We have represented medical providers nationwide who have been targeted by major insurers weaponizing fraud accusations. Our firm has:
- Defended federal fraud lawsuits across the country
- Advised providers threatened with impending fraud claims
- Filed state-court actions designed to halt insurers’ “fraud-for-profit” strategy
A Recent Win Against State Farm’s “Pattern” Theory
In a recent case in the Philadelphia Court of Common Pleas, Baratta Law represented a chiropractic practice threatened by State Farm’s fraud counsel. The insurer claimed that “patterns” observed in the provider’s records were grounds to accuse the practice of fraud.
Our lawsuit sought, among other relief, a declaration that alleged patterns alone are insufficient to reach any conclusion about the reasonableness or necessity of an individual patient’s treatment.

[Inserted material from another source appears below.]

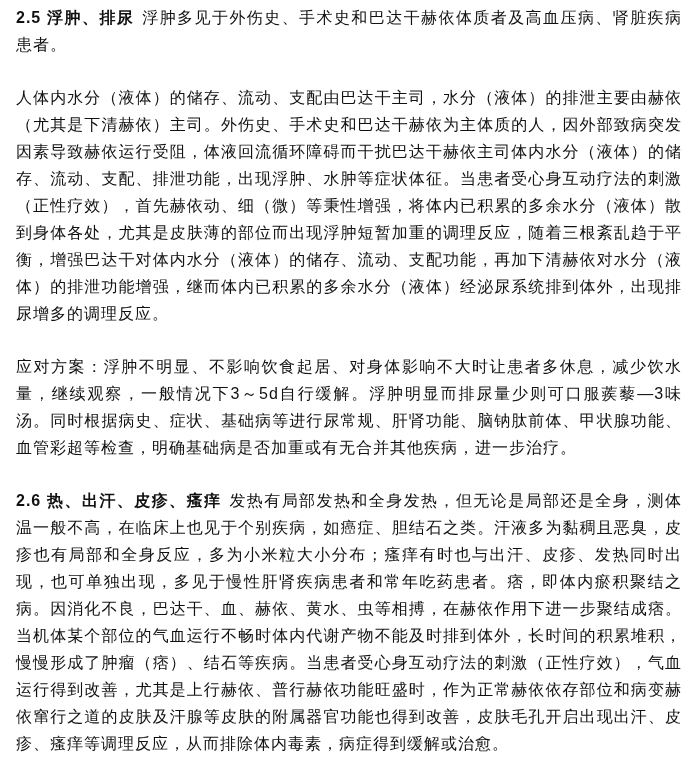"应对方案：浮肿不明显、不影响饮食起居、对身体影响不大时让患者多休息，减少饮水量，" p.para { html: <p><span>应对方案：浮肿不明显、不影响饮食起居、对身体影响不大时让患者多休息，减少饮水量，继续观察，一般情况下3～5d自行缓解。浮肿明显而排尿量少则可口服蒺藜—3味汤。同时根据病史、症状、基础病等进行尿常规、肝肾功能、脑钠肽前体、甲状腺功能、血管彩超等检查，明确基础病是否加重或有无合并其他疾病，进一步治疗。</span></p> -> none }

State Farm Tried to Move the Case to Federal Court
State Farm attempted to remove the case to federal court—where it believes, not without reason, that it holds a strategic advantage. The insurer argued that the amount in controversy exceeded the threshold for federal diversity jurisdiction, claiming “suspicions” about hundreds of thousands of dollars it might pursue in future litigation.
We moved to remand the case, explaining that our client was not seeking monetary damages. Instead, we sought a judgment that patterns alone cannot justify denying a medical bill. State Farm would remain free to deny bills or file lawsuits; it would simply need more than a pattern to do so.
The Federal Court Agreed
The District Court remanded the matter back to the Philadelphia Court of Common Pleas, where the case resolved quickly under confidential terms. Although State Farm again avoided having to prove its “pattern” theory at trial, the federal court’s opinion is revealing.
The Court acknowledged the obvious truth insurers hope to avoid litigating: patterns alone create, at most, a suspicion, and suspicion must be supported by actual facts to be actionable.
What This Means for Medical Providers
While this decision will not stop insurers like State Farm from filing or threatening fraud lawsuits based solely on alleged patterns, it affirms that providers are not powerless.
Courts are increasingly unwilling to rubber-stamp insurers’ overreaching accusations.
But timing matters. The moment a medical provider is contacted by an insurer’s attorney, especially one known for auto-insurance fraud litigation, they should seek counsel experienced in these matters. Early representation can prevent insurers from controlling the narrative and using threats to manufacture leverage.